Poste frontière de Batrovci entre Serbie et Croatie
Poste frontière de Batrovci entre Serbie et Croatie - © RTBF

Dans le centre-ville de Belgrade, plusieurs milliers de réfugiés sont bloqués dans un camp improvisé depuis plusieurs jours. Hommes, femmes et enfants ont été arrêtés dans leur périple vers l'Europe occidentale. Le principal obstacle est à quelques dizaines de kilomètres de là, à la frontière avec la Croatie, à Batrovci.

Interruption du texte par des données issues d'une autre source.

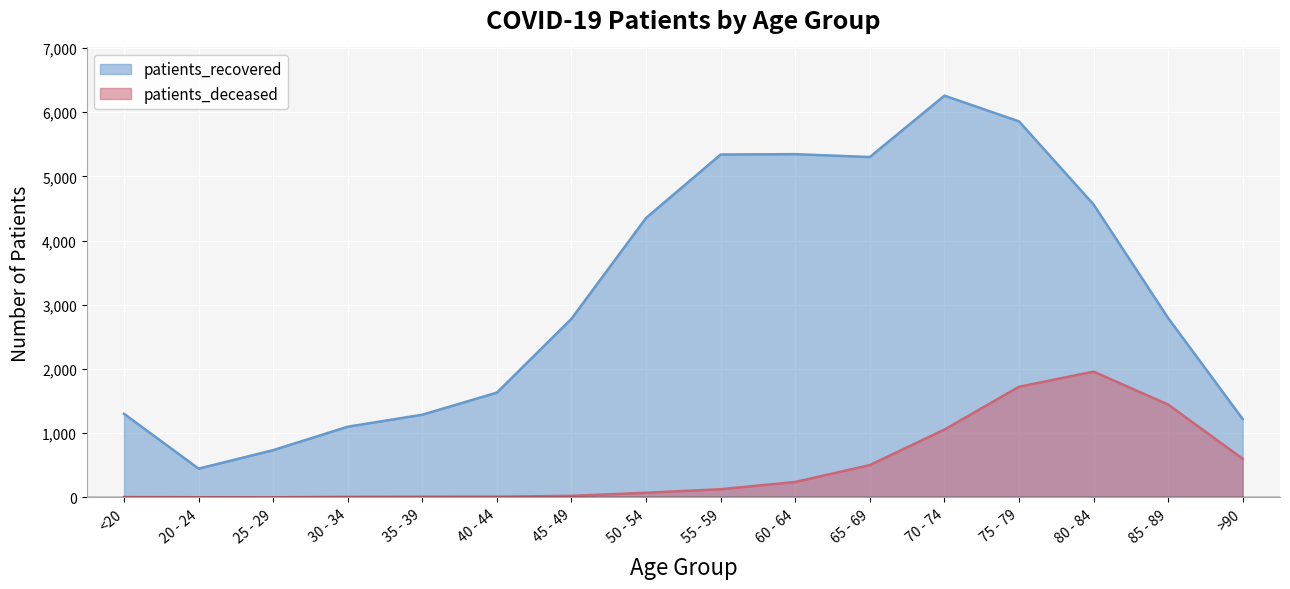

How many values in the patients_deceased series exceed 128?

7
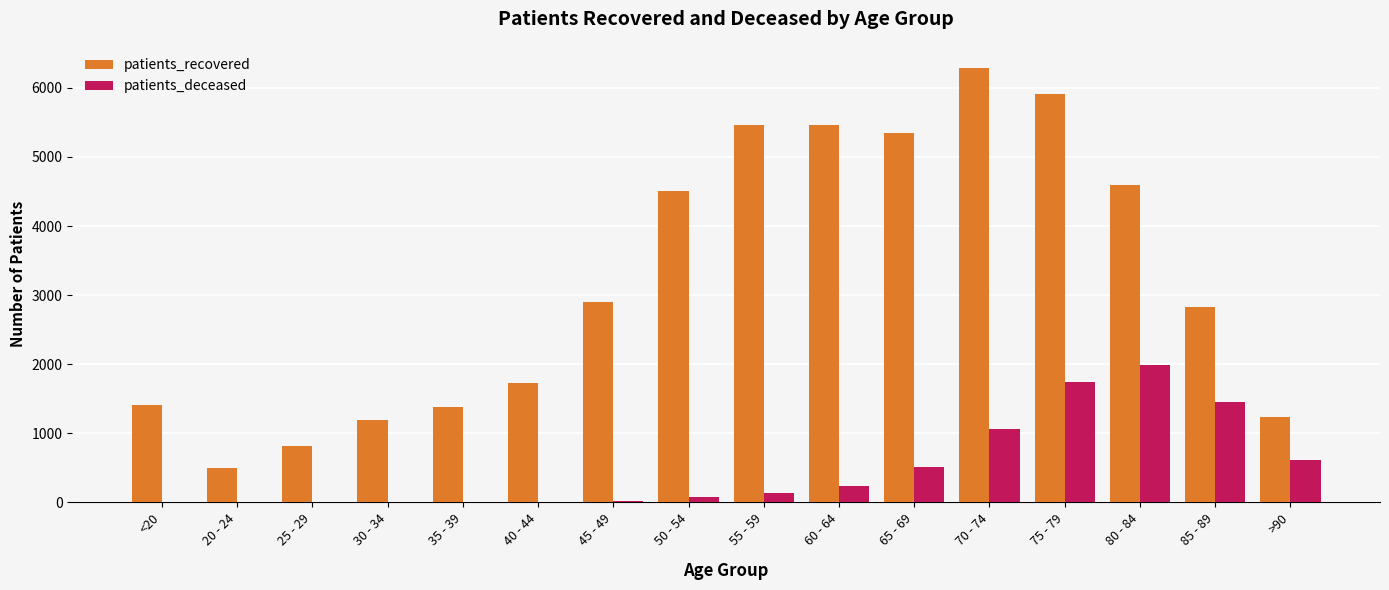

What are all the series names shown in the legend?

patients_recovered, patients_deceased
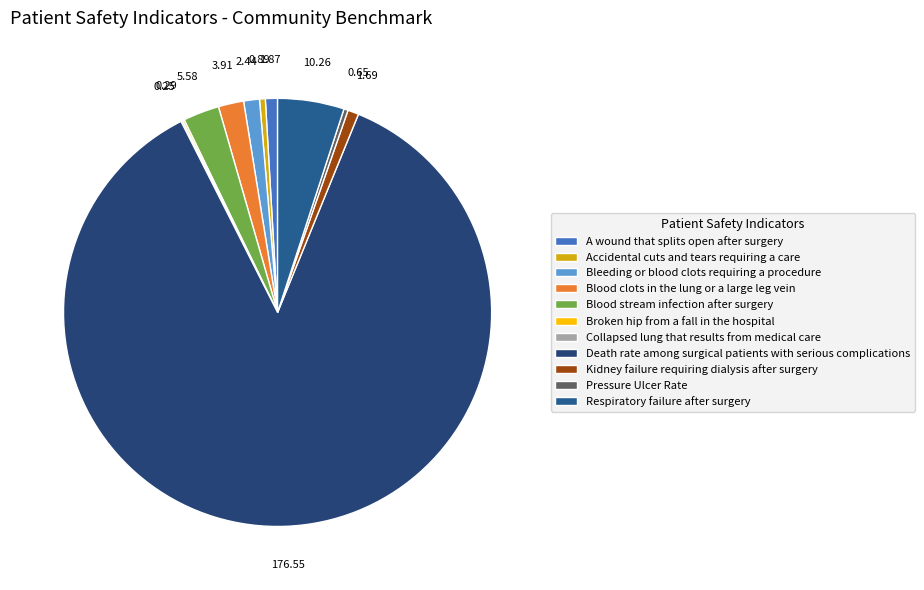

What percentage do Death rate among surgical patients with serious complications and Accidental cuts and tears requiring a care together represent?

86.8%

Les autorités de Zagreb ont fermé la frontière pour empêcher les réfugiés de passer. Mais des dizaines de camions serbes sont aussi bloqués. Les douaniers croates accusent les routiers serbes de se faire payer pour cacher des candidats à l'exil dans leur camion et les aider à passer la frontière. Zvonimir, chauffeur routier, dément catégoriquement : "Ils disent que c'est de la faute des chauffeurs de camions. Certains nous accusent d'aider les réfugiés à rentrer clandestinement dans leur pays. Mais on a rien avoir là-dedans".

Ce blocage des camions à la frontière, a entraîné une réaction immédiate des autorités serbes. La nuit dernière, le ministre serbe des Affaires intérieures, Nebosja Stefanovic, est descendu sur place en personne. Une descente très médiatique. Il estime que ce blocage de la frontière nuit à l'économie serbe. Il a donc pris des mesures de rétorsion contre la Croatie. "A partir de cette minute, la police serbe et les douaniers n'autoriseront plus l'entrée du moindre véhicule croate sur notre territoire, que ce soit par ce poste frontière où n'importe quel autre. Seront concernés tous les véhicules qui transportent des marchandises croates et ce, qu'ils soient immatriculés en Croatie ou dans un autre pays".

C'est la première fois que la tension monte aussi vite entre ces deux pays. Des pays qui se sont fait la guerre plusieurs années, lors de disparition de la Yougoslavie. La crise des réfugiés a compliqué les choses, mais c'est l'embargo sur les marchandises qui l'a carrément rendue ingérable.